--- PROBLEM REQUIREMENTS ---
All the data that follows should be repeated exactly, without a single picture.
[DATA — start]
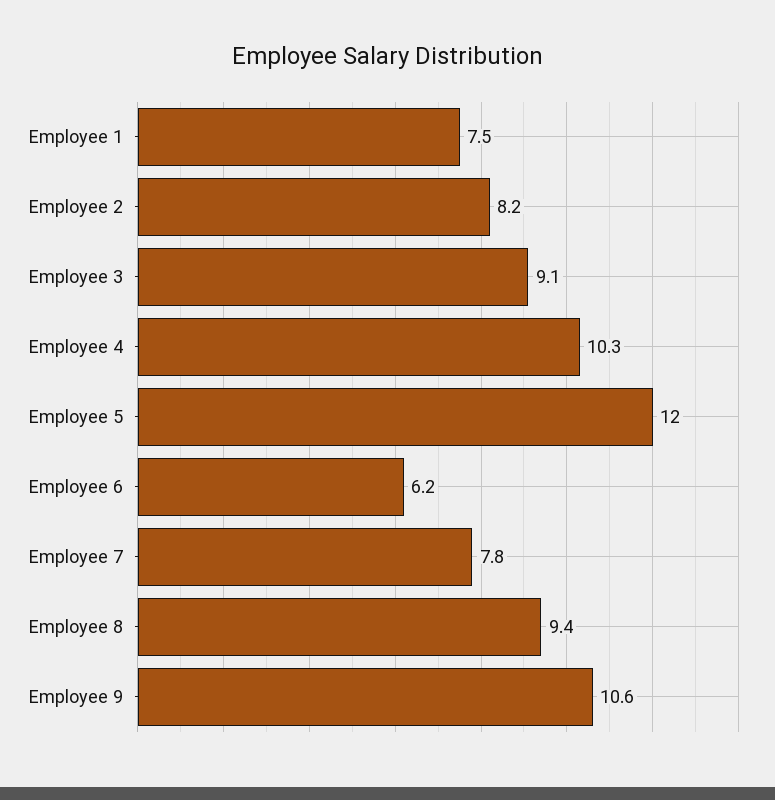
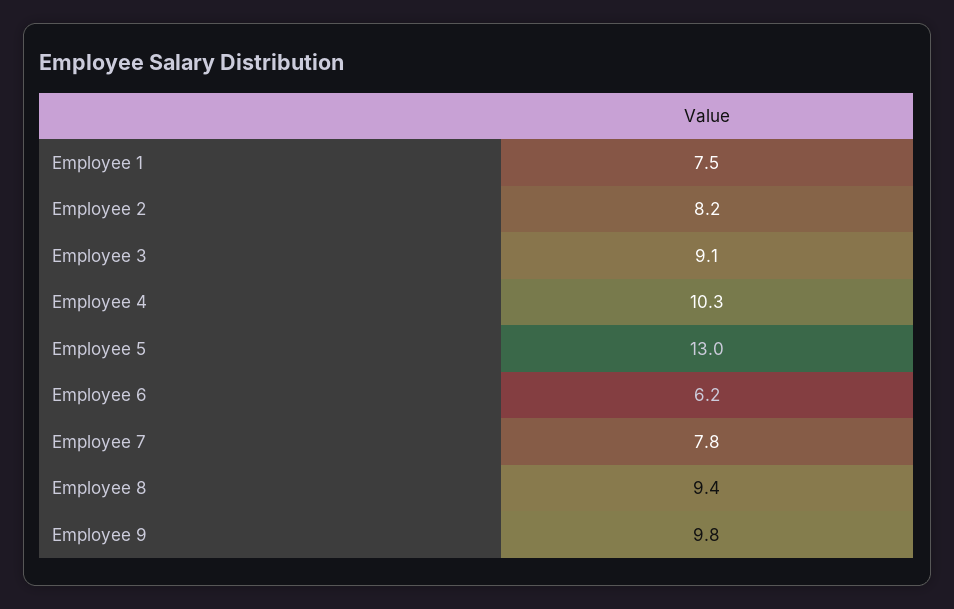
  {
    "Employee 1": 7.5,
    "Employee 2": 8.2,
    "Employee 3": 9.1,
    "Employee 4": 10.3,
-   "Employee 5": 12,
+   "Employee 5": 13,
    "Employee 6": 6.2,
    "Employee 7": 7.8,
    "Employee 8": 9.4,
-   "Employee 9": 10.6
+   "Employee 9": 9.8
  }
[DATA — finish]
--- ANSWER SPACE ---
  {
    "Employee 1": 7.5,
    "Employee 2": 8.2,
    "Employee 3": 9.1,
    "Employee 4": 10.3,
-   "Employee 5": 12,
+   "Employee 5": 13,
    "Employee 6": 6.2,
    "Employee 7": 7.8,
    "Employee 8": 9.4,
-   "Employee 9": 10.6
+   "Employee 9": 9.8
  }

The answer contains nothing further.